2. How much is the rental deposit in Singapore?

Typically, landlords require:

  • 1-month deposit for leases under 2 years.
  • 2-month deposit for leases longer than 2 years.

3. Can a foreigner buy a house in Singapore?

Foreigners can buy condominiums and commercial properties but cannot buy landed houses unless they obtain government approval (which is rare).

4. How much tax do foreigners pay when buying property in Singapore?

Foreigners pay a 60% Additional Buyer’s Stamp Duty (ABSD) on top of regular Buyer’s Stamp Duty (BSD).

5. Can I get a mortgage as a foreigner?

Yes, many Singaporean banks offer home loans to foreigners, but the maximum Loan-to-Value (LTV) ratio is 75%, meaning you need at least 25% down payment.

6. Can I get permanent residency by buying property in Singapore?

No. Buying property does not grant residency or a visa. Residency applications are separate and require employment, investment, or family ties.

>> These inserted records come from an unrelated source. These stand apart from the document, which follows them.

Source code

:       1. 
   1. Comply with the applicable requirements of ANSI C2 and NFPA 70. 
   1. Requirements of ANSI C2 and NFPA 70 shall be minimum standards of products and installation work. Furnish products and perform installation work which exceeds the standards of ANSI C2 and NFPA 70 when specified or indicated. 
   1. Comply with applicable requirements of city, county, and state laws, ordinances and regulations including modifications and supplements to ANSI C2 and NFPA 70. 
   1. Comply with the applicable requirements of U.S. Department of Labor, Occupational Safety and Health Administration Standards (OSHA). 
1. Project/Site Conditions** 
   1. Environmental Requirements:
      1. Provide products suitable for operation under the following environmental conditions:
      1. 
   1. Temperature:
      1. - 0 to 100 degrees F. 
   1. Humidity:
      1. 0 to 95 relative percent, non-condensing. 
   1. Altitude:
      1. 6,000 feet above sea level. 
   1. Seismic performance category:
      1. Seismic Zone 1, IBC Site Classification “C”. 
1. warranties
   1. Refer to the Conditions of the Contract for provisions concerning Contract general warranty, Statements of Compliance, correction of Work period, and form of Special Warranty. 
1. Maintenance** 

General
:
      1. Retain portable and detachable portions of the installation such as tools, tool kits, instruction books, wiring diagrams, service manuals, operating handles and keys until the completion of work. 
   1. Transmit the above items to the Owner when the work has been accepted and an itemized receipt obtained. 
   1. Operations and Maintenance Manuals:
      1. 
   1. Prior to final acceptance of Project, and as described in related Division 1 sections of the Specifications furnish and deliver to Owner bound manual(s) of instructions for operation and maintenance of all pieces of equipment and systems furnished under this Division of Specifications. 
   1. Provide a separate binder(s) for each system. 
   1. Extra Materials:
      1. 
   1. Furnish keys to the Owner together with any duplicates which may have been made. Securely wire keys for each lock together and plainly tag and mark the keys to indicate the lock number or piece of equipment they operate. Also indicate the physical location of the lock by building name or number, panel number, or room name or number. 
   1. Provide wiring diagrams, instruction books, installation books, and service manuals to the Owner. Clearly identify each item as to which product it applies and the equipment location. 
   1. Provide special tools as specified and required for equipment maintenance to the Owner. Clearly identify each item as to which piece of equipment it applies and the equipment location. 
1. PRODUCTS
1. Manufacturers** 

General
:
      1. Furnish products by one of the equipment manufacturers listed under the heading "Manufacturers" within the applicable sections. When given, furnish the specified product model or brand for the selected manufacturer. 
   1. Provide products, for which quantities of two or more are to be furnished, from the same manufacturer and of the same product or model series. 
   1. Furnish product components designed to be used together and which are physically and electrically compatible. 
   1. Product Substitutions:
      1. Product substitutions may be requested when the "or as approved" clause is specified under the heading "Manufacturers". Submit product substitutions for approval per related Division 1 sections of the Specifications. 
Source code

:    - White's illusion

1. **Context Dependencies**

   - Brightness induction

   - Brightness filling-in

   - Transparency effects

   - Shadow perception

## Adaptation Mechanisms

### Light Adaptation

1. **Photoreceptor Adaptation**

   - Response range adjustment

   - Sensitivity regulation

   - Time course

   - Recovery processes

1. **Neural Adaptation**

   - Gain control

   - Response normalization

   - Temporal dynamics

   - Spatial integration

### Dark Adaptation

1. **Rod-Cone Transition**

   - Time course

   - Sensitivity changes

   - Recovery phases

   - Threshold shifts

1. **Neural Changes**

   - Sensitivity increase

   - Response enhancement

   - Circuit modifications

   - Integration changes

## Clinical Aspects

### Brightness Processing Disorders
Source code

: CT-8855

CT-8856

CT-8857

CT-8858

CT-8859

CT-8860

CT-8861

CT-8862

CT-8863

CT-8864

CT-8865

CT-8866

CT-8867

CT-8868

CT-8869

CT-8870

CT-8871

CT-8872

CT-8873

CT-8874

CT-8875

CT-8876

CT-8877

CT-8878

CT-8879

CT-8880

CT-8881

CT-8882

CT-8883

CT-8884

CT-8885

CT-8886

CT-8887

Singapore Real Estate: Conclusion

Singapore’s real estate market is one of the most expensive in the world, with strict government regulations for foreign buyers. While renting is straightforward, buying property as a foreigner is challenging due to high taxes and restrictions on landed property. However, investing in a condominium remains a popular choice for those seeking long-term residency or rental income in Singapore.